What needs to be done: Reproduce every line of the records below word for word, keeping their order, spelling, and punctuation unchanged.

::: Task input :::

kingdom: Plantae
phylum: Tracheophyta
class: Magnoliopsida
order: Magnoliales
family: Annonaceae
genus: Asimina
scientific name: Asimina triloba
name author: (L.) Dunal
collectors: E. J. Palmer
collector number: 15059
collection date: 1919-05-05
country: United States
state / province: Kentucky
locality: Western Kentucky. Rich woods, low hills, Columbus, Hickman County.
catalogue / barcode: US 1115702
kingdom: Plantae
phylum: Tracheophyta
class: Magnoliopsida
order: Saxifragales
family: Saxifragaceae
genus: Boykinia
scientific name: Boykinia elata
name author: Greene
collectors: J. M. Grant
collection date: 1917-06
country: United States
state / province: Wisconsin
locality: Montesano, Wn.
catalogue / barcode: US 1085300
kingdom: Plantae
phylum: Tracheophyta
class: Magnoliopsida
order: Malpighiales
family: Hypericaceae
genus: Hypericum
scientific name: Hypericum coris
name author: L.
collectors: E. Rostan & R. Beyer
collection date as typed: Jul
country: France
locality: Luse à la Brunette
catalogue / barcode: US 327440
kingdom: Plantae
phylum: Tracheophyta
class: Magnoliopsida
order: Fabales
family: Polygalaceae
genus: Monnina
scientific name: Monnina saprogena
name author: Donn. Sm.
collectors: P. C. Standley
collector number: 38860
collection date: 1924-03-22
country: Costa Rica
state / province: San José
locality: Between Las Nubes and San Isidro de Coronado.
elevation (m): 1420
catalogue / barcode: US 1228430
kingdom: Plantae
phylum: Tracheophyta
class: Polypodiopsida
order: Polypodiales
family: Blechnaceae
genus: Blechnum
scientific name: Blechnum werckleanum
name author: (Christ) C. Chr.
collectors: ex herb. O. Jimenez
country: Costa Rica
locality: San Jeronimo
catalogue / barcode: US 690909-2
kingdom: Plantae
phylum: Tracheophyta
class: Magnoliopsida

:::

Answer below:
kingdom: Plantae
phylum: Tracheophyta
class: Magnoliopsida
order: Magnoliales
family: Annonaceae
genus: Asimina
scientific name: Asimina triloba
name author: (L.) Dunal
collectors: E. J. Palmer
collector number: 15059
collection date: 1919-05-05
country: United States
state / province: Kentucky
locality: Western Kentucky. Rich woods, low hills, Columbus, Hickman County.
catalogue / barcode: US 1115702
kingdom: Plantae
phylum: Tracheophyta
class: Magnoliopsida
order: Saxifragales
family: Saxifragaceae
genus: Boykinia
scientific name: Boykinia elata
name author: Greene
collectors: J. M. Grant
collection date: 1917-06
country: United States
state / province: Wisconsin
locality: Montesano, Wn.
catalogue / barcode: US 1085300
kingdom: Plantae
phylum: Tracheophyta
class: Magnoliopsida
order: Malpighiales
family: Hypericaceae
genus: Hypericum
scientific name: Hypericum coris
name author: L.
collectors: E. Rostan & R. Beyer
collection date as typed: Jul
country: France
locality: Luse à la Brunette
catalogue / barcode: US 327440
kingdom: Plantae
phylum: Tracheophyta
class: Magnoliopsida
order: Fabales
family: Polygalaceae
genus: Monnina
scientific name: Monnina saprogena
name author: Donn. Sm.
collectors: P. C. Standley
collector number: 38860
collection date: 1924-03-22
country: Costa Rica
state / province: San José
locality: Between Las Nubes and San Isidro de Coronado.
elevation (m): 1420
catalogue / barcode: US 1228430
kingdom: Plantae
phylum: Tracheophyta
class: Polypodiopsida
order: Polypodiales
family: Blechnaceae
genus: Blechnum
scientific name: Blechnum werckleanum
name author: (Christ) C. Chr.
collectors: ex herb. O. Jimenez
country: Costa Rica
locality: San Jeronimo
catalogue / barcode: US 690909-2
kingdom: Plantae
phylum: Tracheophyta
class: Magnoliopsida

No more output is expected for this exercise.